* **Testo proposto**:
++++++++

Hai posto un limite alle acque: non lo passeranno,

non torneranno a coprire la terra.

 

Fai scaturire le sorgenti nelle valli

e scorrono tra i monti;

ne bevono tutte le bestie selvatiche

e gli onagri estinguono la loro sete.

Al di sopra dimorano gli uccelli del cielo,

cantano tra le fronde.

 

Dalle tue alte dimore irrighi i monti,

con il frutto delle tue opere sazi la terra.

Fai crescere il fieno per gli armenti

e l'erba al servizio dell'uomo.

++++++++

* **Esercizi da svolgere**:
a - Rispondi alle seguenti domande sul brano poetico, una per riga:
(i) Che cosa non faranno più le acque, oltre a non passare il limite?
(ii) Quali animali, nominati accanto alle bestie selvatiche, estinguono la loro sete?
(iii) Per chi viene fatto crescere il fieno?
b - Riassumi il brano poetico in due frasi.
c - Prosegui il brano poetico sulle acque e sulla terra a partire dal verso che lo chiude.

* **Estratto dei dati**:
++++++++

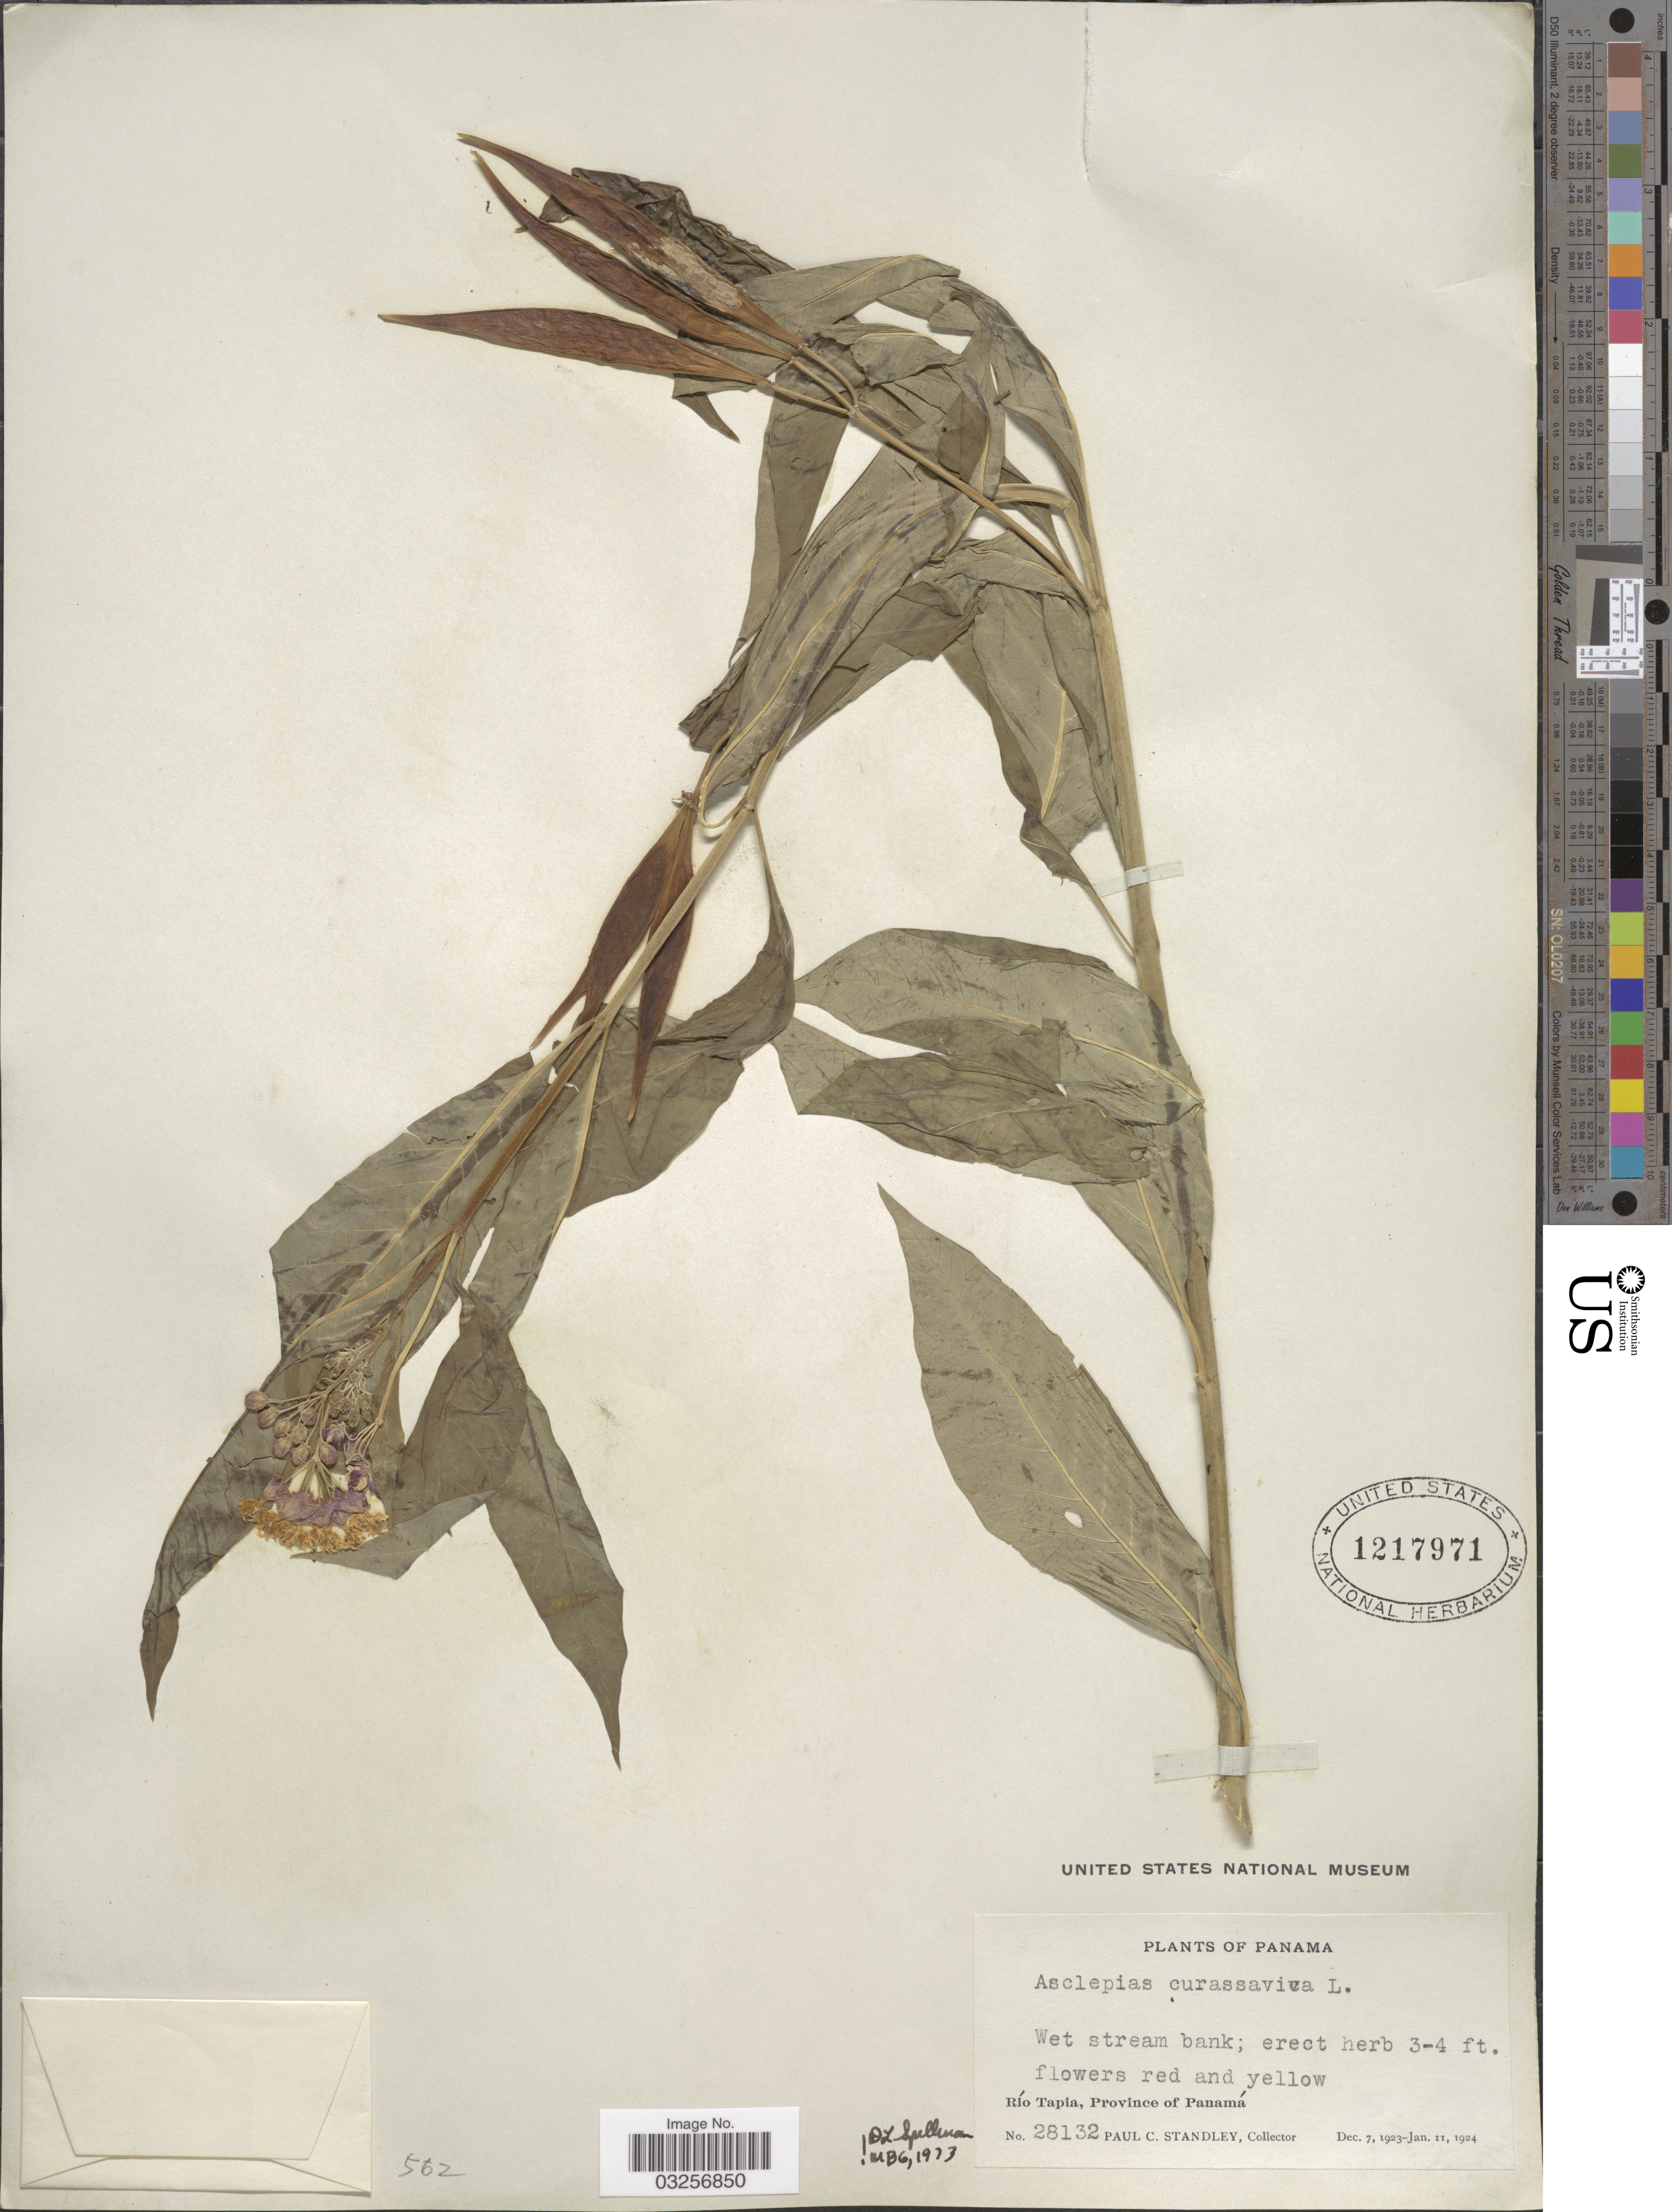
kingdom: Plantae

++++++++

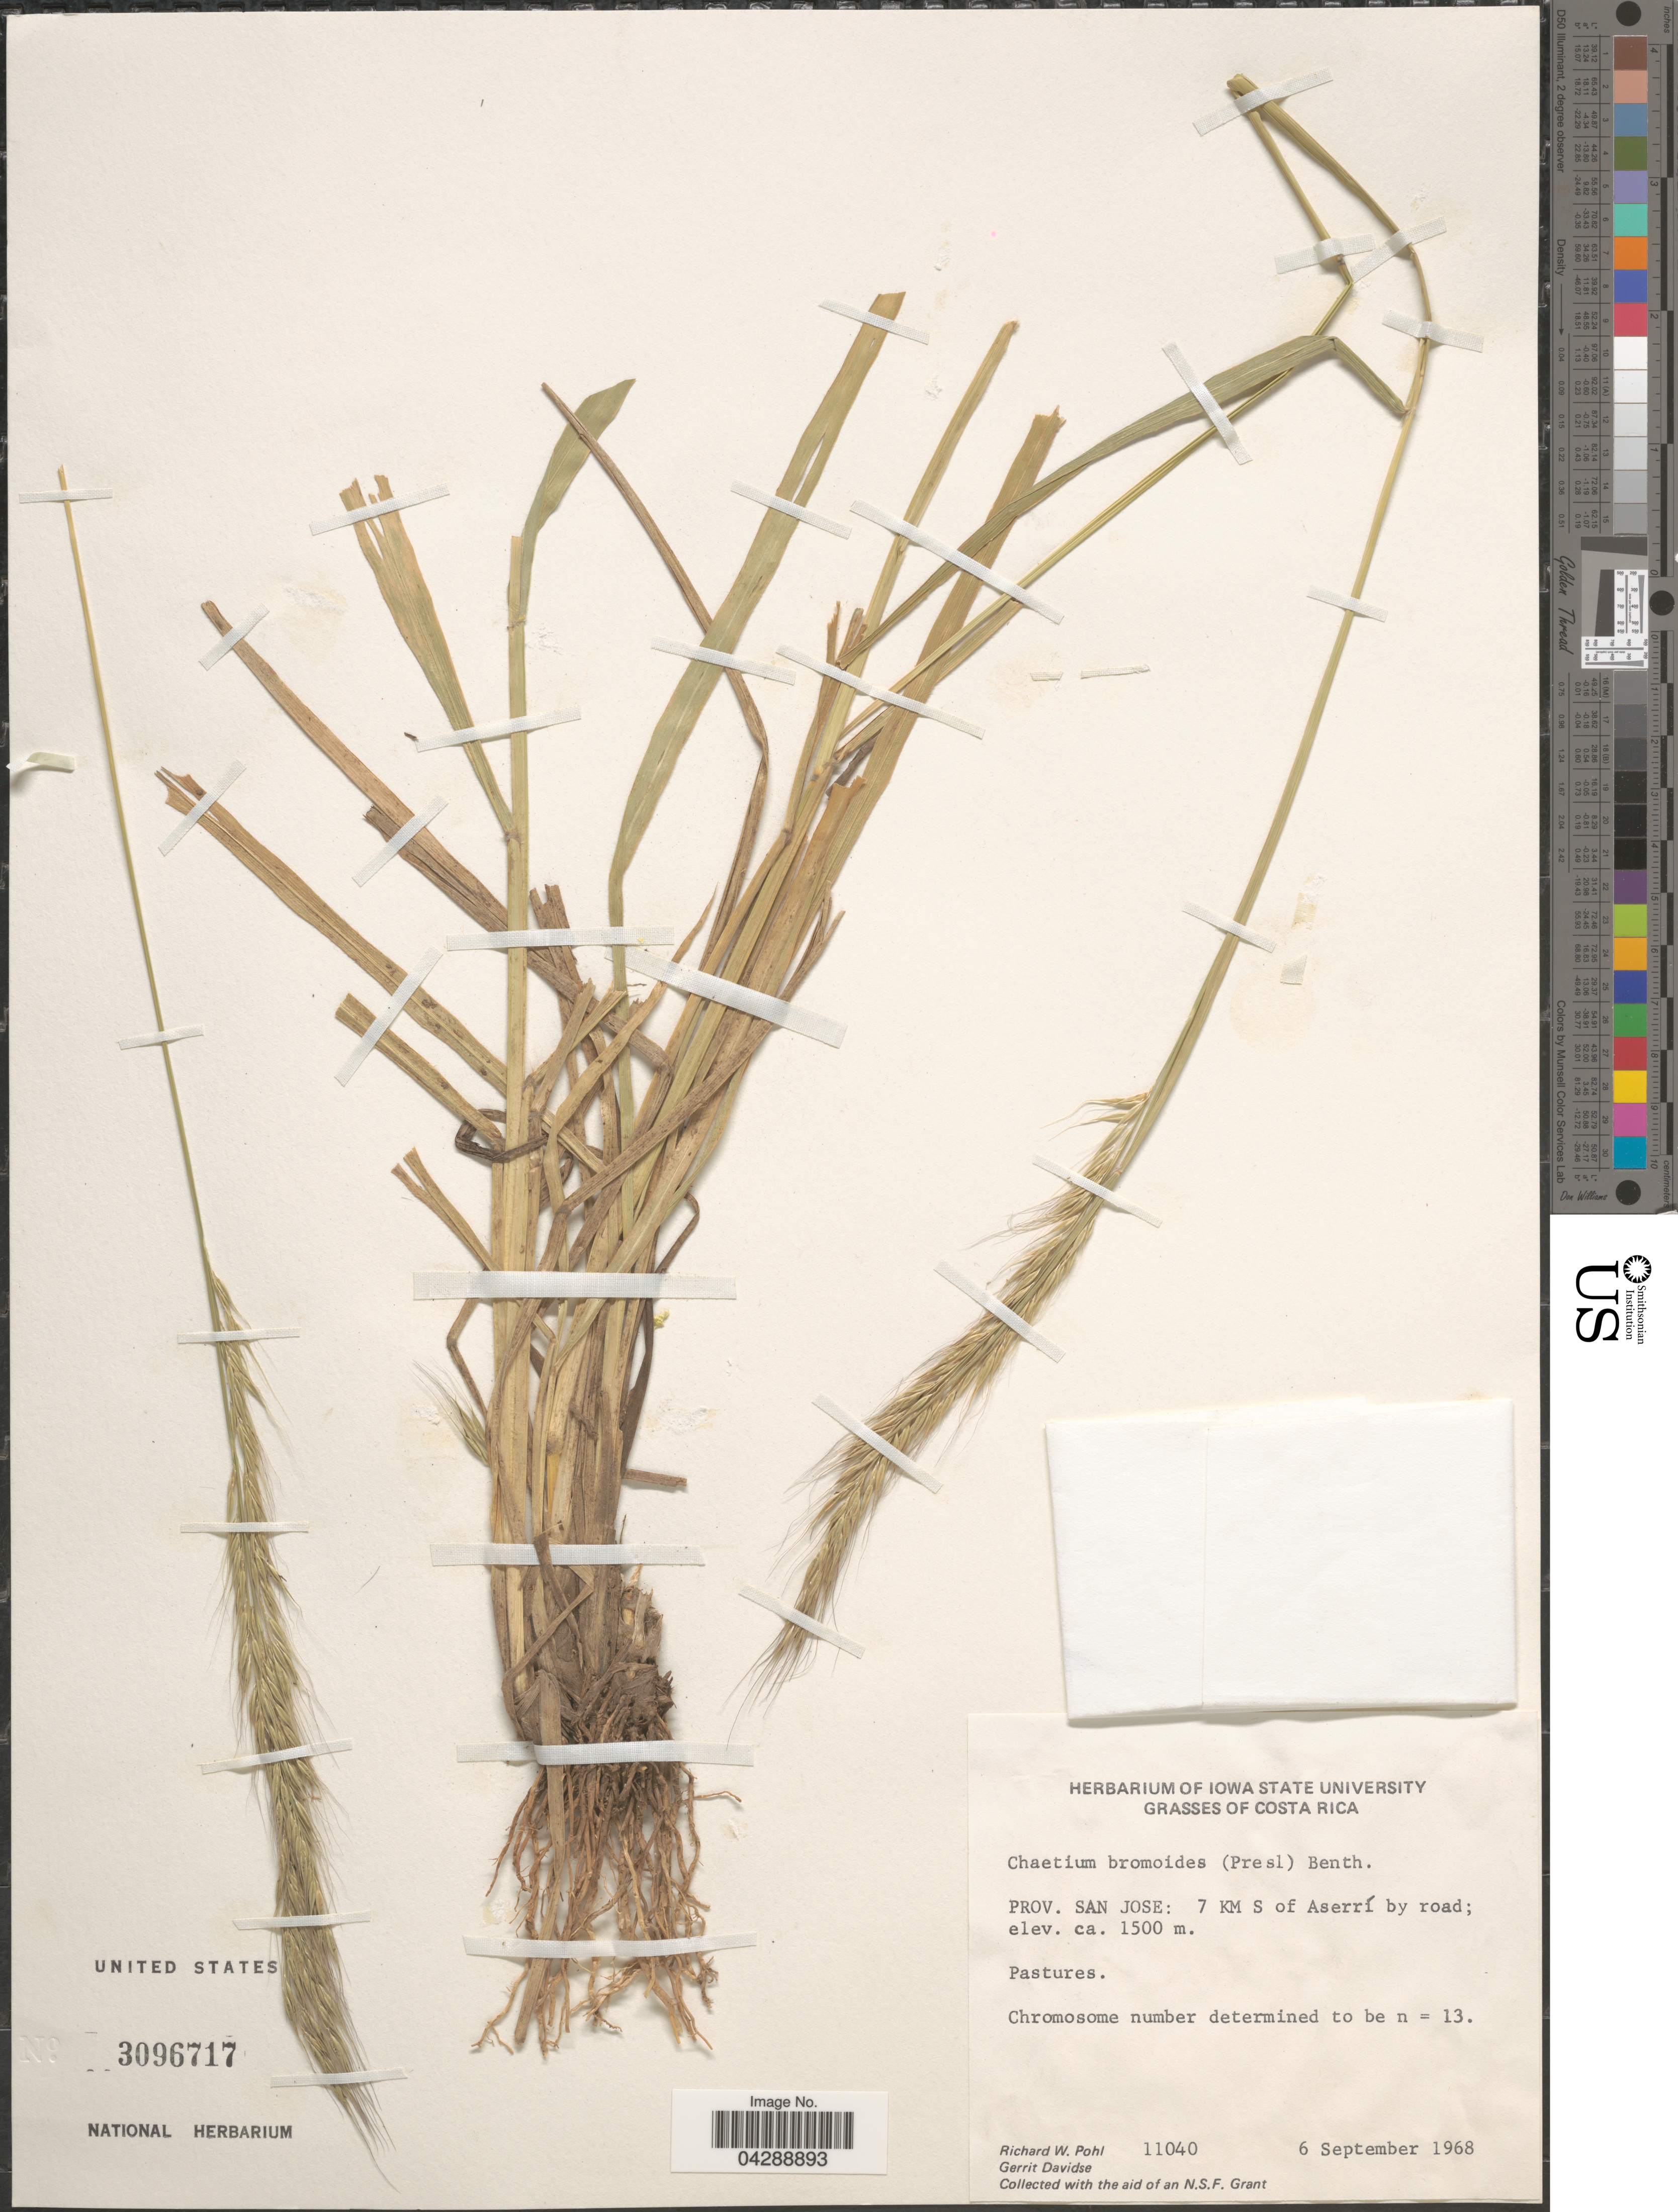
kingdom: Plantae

++++++++

* **Risposte agli esercizi**:
a -
(i) Non torneranno a coprire la terra.
(ii) Gli onagri.
(iii) Per gli armenti.

b - Il brano si rivolge a chi ha posto alle acque un limite che non passeranno e fa scaturire nelle valli sorgenti a cui bevono le bestie selvatiche, mentre al di sopra gli uccelli cantano tra le fronde. Dalle sue alte dimore costui irriga i monti, sazia la terra con il frutto delle sue opere e fa crescere il fieno per gli armenti e l'erba al servizio dell'uomo.

c -
L’acqua è così a nostra disposizione, che neanche ne percepiamo la preziosità: voi aprite il rubinetto e l’acqua arriva, non dovete sforzarvi a tirarla su dal pozzo. Sembra non costare, ma l’acqua costa: è un dono di Dio. L’acqua si impasta con la terra e diventa creta, il fango da cui l’uomo è stato fatto. Come sapete, intorno all’acqua c’è un grosso dibattito mondiale, negli ultimi tempi, che si sintetizza in questo interrogativo: l’acqua può essere privatizzata? Antonio dice di no con la testa, ma sta di fatto che anche da noi, anche in Italia, l’acqua sta diventando una proprietà privata. Benché non siamo in Africa e negli altri continenti dove l’acqua scarseggia, c’è un problema idrico anche da noi e, mentre prima era un bene di tutti, da un po’ di anni si sta facendo strada la percezione, la concezione che l’acqua possa essere comprata e che, quindi, qualcuno possa mettere il timbro sulle sorgenti, sulle falde acquifere, e dire: “Compro l’acqua dallo Stato e la erogo secondo il mio volere”.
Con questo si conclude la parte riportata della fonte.